The study clearly showed that as patients became depressed, they moved and talked more slowly, visited fewer places or remained in their home, and reduced their Internet activities. Through a Fitbit that patients wear at night, provided by the study team, “we can also tell if their sleep was disrupted.”
“It’s fair to say that their cell phones can be tattletales,” Dr. Kamath quips.
During the first phase of UConn Health’s study, involving 68 patients, the doctor and the professor found good correlations between the data and patients’ depression questionnaires. “By the second phase, among 120 patients, we were able to predict depression without even knowing the questionnaire outcome,” he says. Dr. Kamath believes they will soon be able to predict which patients are going to become depressed in the future.

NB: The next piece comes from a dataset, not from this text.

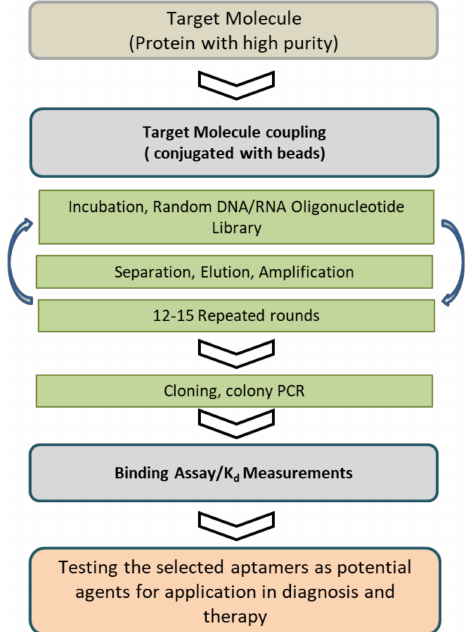
Figure 1. Schematic representation of the protein-based SELEX process used to select an aptamer. The conventional SELEX method is typically carried out using purified target molecules and includes incubating the target molecule. This cycle has to be performed in several rounds, and the binding affinity is monitored until significant binding affinity is reached. High-affinity aptamers for the ligands are isolated and identified by classical cloning and the sequencing results using bioinformatics analysis. The aptamer selection process is followed by selectivity study to the specific target molecule, and the thus identified molecules are used for potential diagnostic or therapeutic applications.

Just when you think the cell phone’s AI represents psychiatry’s zenith, Dr. Kamath announces yet another innovation in the field of treating mood and anxiety disorders – a novel medication based on ketamine.
Ketamine is a medication often used as an anesthetic and pain reliever. UConn Health is one of 55 worldwide sites testing esketamine, a derivative of ketamine, as a mood elevator that acts quickly, potentially reversing the threat of suicide.
“It’s no secret that antidepressant medications take as much as four to six weeks before they can help a patient feel better,” says Dr. Kamath. “The field of psychiatry is on the verge of changing that, and we are proud to be part of it. Esketamine in a nasal spray form seems to be very effective. It works to reverse suicidality within hours or days, instead of weeks.”
Dr. Kamath said the FDA is close to approving this product, which is currently in a study phase. Its potential side effects include increased heart rate and blood pressure, possible disassociation, dizziness, nausea and headache, but there is no threat of overuse.
“The patient will have just a one-time use of the nasal spray at a physician’s office, after which the product container is disposed of,” he says. “If it gets approved within the next year or two, it can be a game changer in the field of psychiatry.”